Many of us who go to Spin class for our cardio also do yoga or barre classes for strength and flexibility.
Let’s conjure up our yoga or barre instructor’s voice for a moment……what does she talk about in class?
Protect the spine with proper alignment. Attention to the body and good position so that you don’t injure yourself. Safe flow from one asana to the next, feeling yourself in your body so you notice any discomfort.
Alignment in yoga is based on extensive knowledge of the skeletal system, muscle insertions and origins and the way joints are built to allow movement.
That body you bring to yoga or barre class is the same body you bring to Spin class.
The relationship between the spine and the pelvic girdle doesn’t change when you walk in to a spin studio, your cervical vertebrae don’t move to a different place in your neck when you get on a bike. Your knees don’t develop and new sideways hinge joint.
Yet Spin studios all over the country are ‘teaching’ people to rapidly and repeatedly flex their trunk (and face!) toward the handlebars, with upward pressure on the spine from the saddle and an unstable, moving base (i.e. legs pedaling). These are the ‘pushups’.
Or ‘around the worlds’ -having people move the upper body around in a circle while standing and pedaling, which of course puts gigantic shear forces on the knees (locked into pedals with clip-in shoes) and twisting forces to the lumbar spine and hip joint.
And obliques? Bending the the body sharply side to side, which of course bends the spine laterally and puts tremendous forces on the lumbar discs, stresses the pelvis-spine angle and hip joints, torques the knees and even threatens the shoulders.
At Revocycle we know that the bike is a machine built for pedaling exercise, not dancing.
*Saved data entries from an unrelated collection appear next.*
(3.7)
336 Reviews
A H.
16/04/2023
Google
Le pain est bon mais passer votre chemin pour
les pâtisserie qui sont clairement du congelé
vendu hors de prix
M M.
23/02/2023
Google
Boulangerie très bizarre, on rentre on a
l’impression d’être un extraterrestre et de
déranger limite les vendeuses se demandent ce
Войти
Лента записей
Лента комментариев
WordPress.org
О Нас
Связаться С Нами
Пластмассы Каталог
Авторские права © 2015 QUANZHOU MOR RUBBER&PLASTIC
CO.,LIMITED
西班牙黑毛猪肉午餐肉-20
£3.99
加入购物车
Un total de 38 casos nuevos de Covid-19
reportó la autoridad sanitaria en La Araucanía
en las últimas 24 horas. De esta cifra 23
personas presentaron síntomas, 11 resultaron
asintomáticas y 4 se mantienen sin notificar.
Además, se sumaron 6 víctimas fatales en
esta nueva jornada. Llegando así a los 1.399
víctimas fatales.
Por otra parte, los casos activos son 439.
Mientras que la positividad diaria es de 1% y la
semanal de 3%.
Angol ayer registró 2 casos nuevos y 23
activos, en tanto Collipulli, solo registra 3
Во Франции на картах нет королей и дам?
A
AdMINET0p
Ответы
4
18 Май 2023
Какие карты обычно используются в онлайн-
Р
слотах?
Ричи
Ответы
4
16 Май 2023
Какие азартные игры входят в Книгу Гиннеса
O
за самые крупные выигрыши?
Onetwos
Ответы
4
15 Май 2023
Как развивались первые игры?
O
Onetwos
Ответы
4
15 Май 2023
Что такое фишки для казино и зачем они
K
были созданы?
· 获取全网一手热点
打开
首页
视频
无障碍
We love dancing but know it’s best done at the GoodFoot on Soul Stew Fridays.
No trained yoga teacher would ever think of teaching these dangerous and compromising positions in yoga class, but for some reason they are taught all over the country in Spin classes.
Revocycle is Alignment-Based Indoor Cycling, keeping the body in the safe and effective position in order to recruit the muscles properly for a cycling workout.